GAZETTE: What is your key takeaway from these trials?

LIGHT:  I tend to push back against the claim that the cases should be considered as very specific snapshots of adjudication around self-defense or as reflections of a particular local legal landscape. We need to look at the wider legal scaffolding in which self-defense claims are adjudicated and also look all the way back to the very origins of justifiable homicide in the context of settler colonial violence and slavery. Given the nation’s long history of weaponized self-defense, we should not be surprised at the recurrent theme of the role reversal of victim and perpetrator as common threads through these contemporary cases.

Consider how claims of reasonable fear and self-defense are also pervasive amidst increased vehicular homicide in this nation, as people drive their cars into peaceful protests and then claim they were in fear for their lives.
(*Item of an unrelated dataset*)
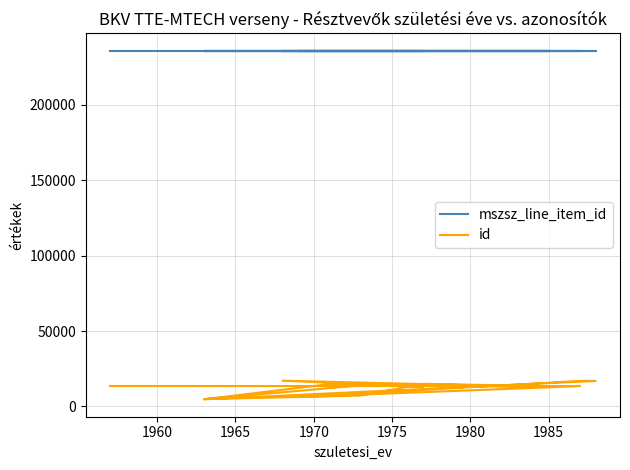

What is the value of the mszsz_line_item_id point at the 10th from the left?

236008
This is a recurrent trope, a spin-off from “stand your ground” laws. We’ve seen this in Florida, and other jurisdictions, especially in the wake of the 2017 Unite the Right rally that resulted in vehicular homicide by a man who claimed that he was in fear for his life when he drove through a crowd of peaceful Black Lives Matter protesters. I worry about the emboldening effects of these acts of violence across the nation.
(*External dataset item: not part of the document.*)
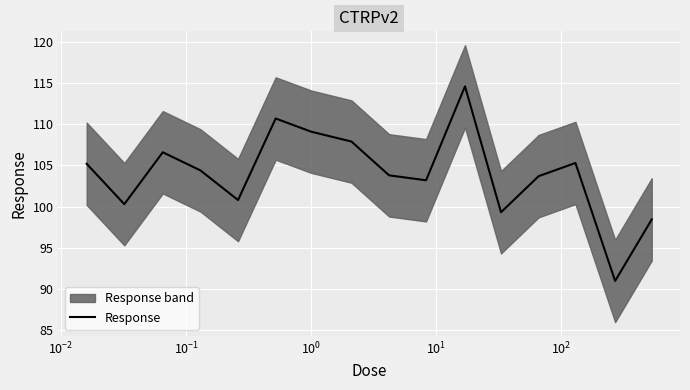

What is the greatest value displayed?

114.6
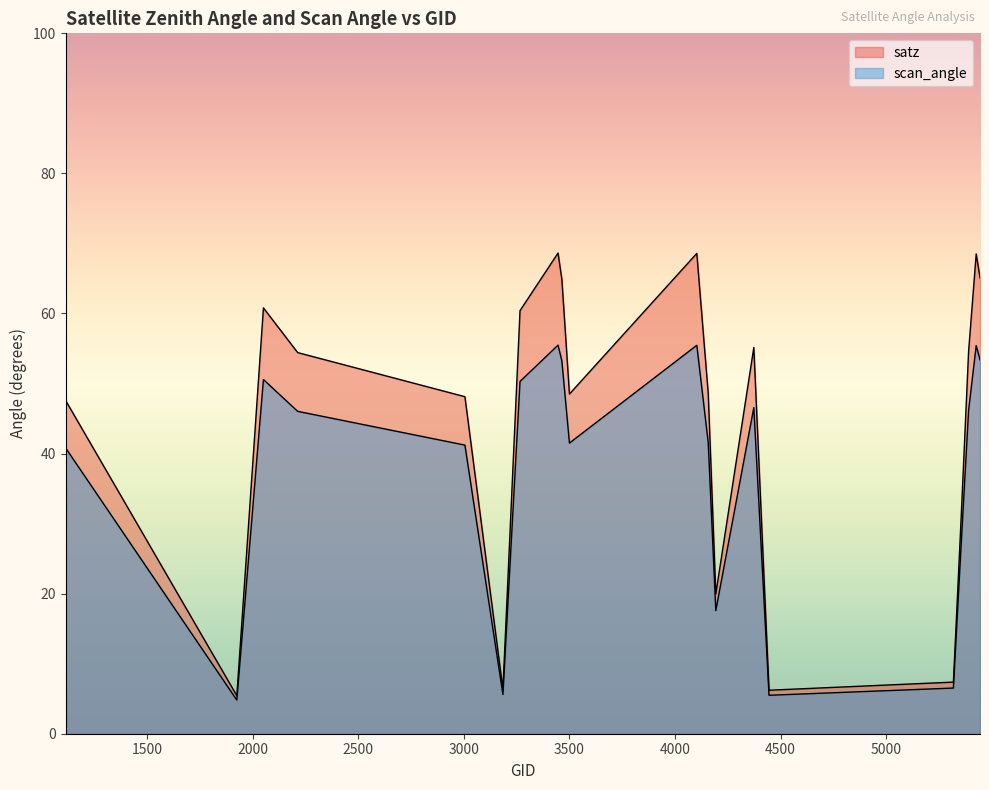

What is the smallest value displayed?

4.8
GAZETTE: In a piece for Slate earlier this year, you talked about how “stand your ground” laws are crafted to appear gender- and race-neutral but instead are the opposite. Could you expand on that?
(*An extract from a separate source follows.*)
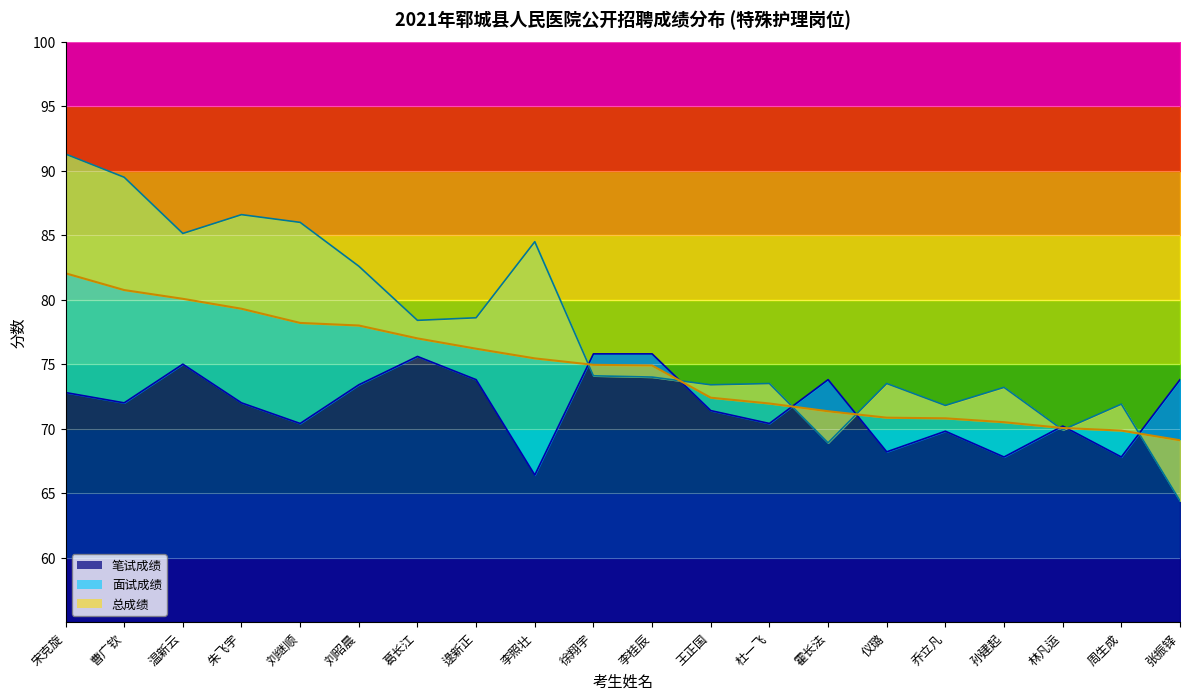

How many interior local peaks does the 面试成绩 series have?

6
LIGHT:  The genius of the “stand your ground” laws and legal codes is that they appear to enshrine a universal right for all law-abiding citizens to use force, including lethal force, when they reasonably perceive a threat, and to claim after using lethal violence that they were “in fear for their lives.” While it appears on the surface to be gender- and race-neutral, what the laws actually do is empower select types of law-abiding citizens to claim that they were in fear for their lives, while excluding the most vulnerable people from claiming reasonable fear for their lives when they use lethal violence against their largest statistical threat.

A prime example is when women, especially low-income women and women of color, use lethal violence against their largest statistical threat, their own male acquaintances, usually lovers or ex-partners. When women try to “stand their ground” against their abusers, they end up being criminalized; they end up excluded from the exonerating rhetoric of self-defense. Again, we see how this role reversal of victim and perpetrator works along the axes not only of race, but also of gender.

GAZETTE: Why did Rittenhouse’s claim of self-defense work, but it did not work for the McMichaels or Bryan?

LIGHT: We need to attend to the power of judges and specific courtrooms and juries to influence the outcome of these cases. I think that the judges had a very powerful role in framing each case. In the case of Kyle Rittenhouse, there was a judge who did pretty much everything in his power to tip the scales in favor of characterizing Kyle Rittenhouse not as a lethal threat, but as a vulnerable young man who was just trying to help. When the judge disallowed referring to Kyle’s targets as victims, that helped frame Kyle as the victim rather than the perpetrator. The jury was also instructed to look at a very specific temporality in the incidents, rather than looking at prior incidents where the defendant may have demonstrated violent behavior or expressed joy or celebration after having killed. The judge disallowed those pieces of evidence of ill intent. Whereas in the trial of the McMichaels and Bryan, the judge seemed more open to expanding the chronology to consider why these men decided to pursue Arbery and then to trap him with their cars.

We might compare it to women’s claims of self-defense against abusive intimate partners. In many of those cases, the jury is asked not to consider prior incidents of violence against the defendant. Excising a past of intimate partner violence from consideration by the jury makes it harder for a woman to reasonably claim she was in fear for her life in the moment she used violence against her abuser. These differential chronologies are influential to how a particular courtroom interprets a claim of self-defense as reasonable or spurious.